(Data supplied)

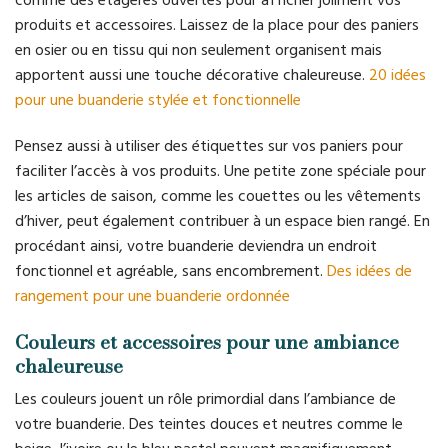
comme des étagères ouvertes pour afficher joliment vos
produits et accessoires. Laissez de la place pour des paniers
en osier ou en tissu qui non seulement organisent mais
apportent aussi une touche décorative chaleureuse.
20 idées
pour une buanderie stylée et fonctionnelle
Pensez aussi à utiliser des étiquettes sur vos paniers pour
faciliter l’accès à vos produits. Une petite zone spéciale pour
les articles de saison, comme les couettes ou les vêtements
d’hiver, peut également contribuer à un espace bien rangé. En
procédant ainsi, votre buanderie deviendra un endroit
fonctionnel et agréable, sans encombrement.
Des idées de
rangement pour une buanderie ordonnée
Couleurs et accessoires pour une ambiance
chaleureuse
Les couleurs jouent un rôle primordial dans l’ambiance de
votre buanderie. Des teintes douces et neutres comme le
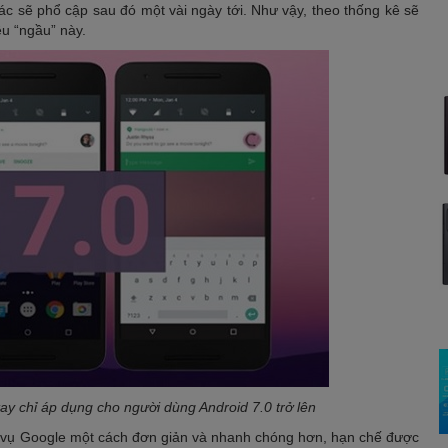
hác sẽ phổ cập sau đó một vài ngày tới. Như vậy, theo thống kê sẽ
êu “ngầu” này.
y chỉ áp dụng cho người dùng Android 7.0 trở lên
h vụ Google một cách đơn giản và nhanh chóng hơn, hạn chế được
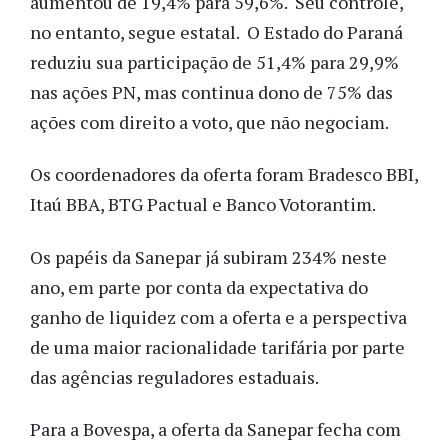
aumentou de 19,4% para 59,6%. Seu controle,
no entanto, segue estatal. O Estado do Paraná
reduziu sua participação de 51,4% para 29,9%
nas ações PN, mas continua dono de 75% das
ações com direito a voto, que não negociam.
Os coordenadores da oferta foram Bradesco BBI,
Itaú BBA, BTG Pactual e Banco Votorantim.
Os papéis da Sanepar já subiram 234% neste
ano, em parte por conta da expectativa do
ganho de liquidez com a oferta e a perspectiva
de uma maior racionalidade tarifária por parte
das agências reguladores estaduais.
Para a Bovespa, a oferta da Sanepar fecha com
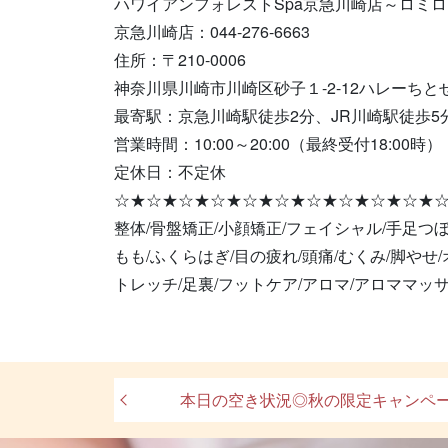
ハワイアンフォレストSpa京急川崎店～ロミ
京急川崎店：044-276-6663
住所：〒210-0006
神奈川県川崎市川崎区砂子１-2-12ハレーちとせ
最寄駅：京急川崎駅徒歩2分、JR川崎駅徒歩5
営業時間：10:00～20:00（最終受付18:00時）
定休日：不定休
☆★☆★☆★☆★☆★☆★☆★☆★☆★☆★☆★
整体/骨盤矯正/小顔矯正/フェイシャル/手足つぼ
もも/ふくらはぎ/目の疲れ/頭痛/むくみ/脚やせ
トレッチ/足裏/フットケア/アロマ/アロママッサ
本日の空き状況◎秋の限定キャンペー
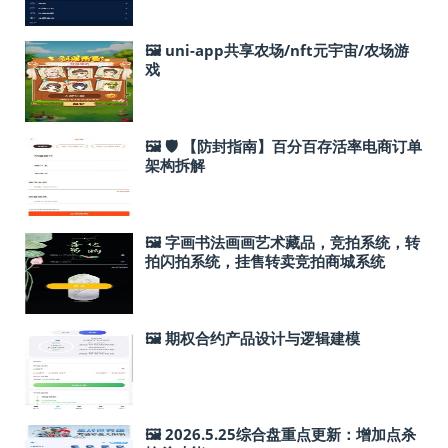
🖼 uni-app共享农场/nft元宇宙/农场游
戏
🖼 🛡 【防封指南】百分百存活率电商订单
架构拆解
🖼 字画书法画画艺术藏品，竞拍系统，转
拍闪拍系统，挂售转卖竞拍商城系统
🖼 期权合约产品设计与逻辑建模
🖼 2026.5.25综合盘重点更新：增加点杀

(End Data supplied)

• [Assigned task]: Reproduce every line of text in the data above word for word, and leave the pictures out of your answer.

• [Solution]:
comme des étagères ouvertes pour afficher joliment vos
produits et accessoires. Laissez de la place pour des paniers
en osier ou en tissu qui non seulement organisent mais
apportent aussi une touche décorative chaleureuse.
20 idées
pour une buanderie stylée et fonctionnelle
Pensez aussi à utiliser des étiquettes sur vos paniers pour
faciliter l’accès à vos produits. Une petite zone spéciale pour
les articles de saison, comme les couettes ou les vêtements
d’hiver, peut également contribuer à un espace bien rangé. En
procédant ainsi, votre buanderie deviendra un endroit
fonctionnel et agréable, sans encombrement.
Des idées de
rangement pour une buanderie ordonnée
Couleurs et accessoires pour une ambiance
chaleureuse
Les couleurs jouent un rôle primordial dans l’ambiance de
votre buanderie. Des teintes douces et neutres comme le
hác sẽ phổ cập sau đó một vài ngày tới. Như vậy, theo thống kê sẽ
êu “ngầu” này.
y chỉ áp dụng cho người dùng Android 7.0 trở lên
h vụ Google một cách đơn giản và nhanh chóng hơn, hạn chế được
aumentou de 19,4% para 59,6%. Seu controle,
no entanto, segue estatal. O Estado do Paraná
reduziu sua participação de 51,4% para 29,9%
nas ações PN, mas continua dono de 75% das
ações com direito a voto, que não negociam.
Os coordenadores da oferta foram Bradesco BBI,
Itaú BBA, BTG Pactual e Banco Votorantim.
Os papéis da Sanepar já subiram 234% neste
ano, em parte por conta da expectativa do
ganho de liquidez com a oferta e a perspectiva
de uma maior racionalidade tarifária por parte
das agências reguladores estaduais.
Para a Bovespa, a oferta da Sanepar fecha com
ハワイアンフォレストSpa京急川崎店～ロミ
京急川崎店：044-276-6663
住所：〒210-0006
神奈川県川崎市川崎区砂子１-2-12ハレーちとせ
最寄駅：京急川崎駅徒歩2分、JR川崎駅徒歩5
営業時間：10:00～20:00（最終受付18:00時）
定休日：不定休
☆★☆★☆★☆★☆★☆★☆★☆★☆★☆★☆★
整体/骨盤矯正/小顔矯正/フェイシャル/手足つぼ
もも/ふくらはぎ/目の疲れ/頭痛/むくみ/脚やせ
トレッチ/足裏/フットケア/アロマ/アロママッサ
本日の空き状況◎秋の限定キャンペー
🖼 uni-app共享农场/nft元宇宙/农场游
戏
🖼 🛡 【防封指南】百分百存活率电商订单
架构拆解
🖼 字画书法画画艺术藏品，竞拍系统，转
拍闪拍系统，挂售转卖竞拍商城系统
🖼 期权合约产品设计与逻辑建模
🖼 2026.5.25综合盘重点更新：增加点杀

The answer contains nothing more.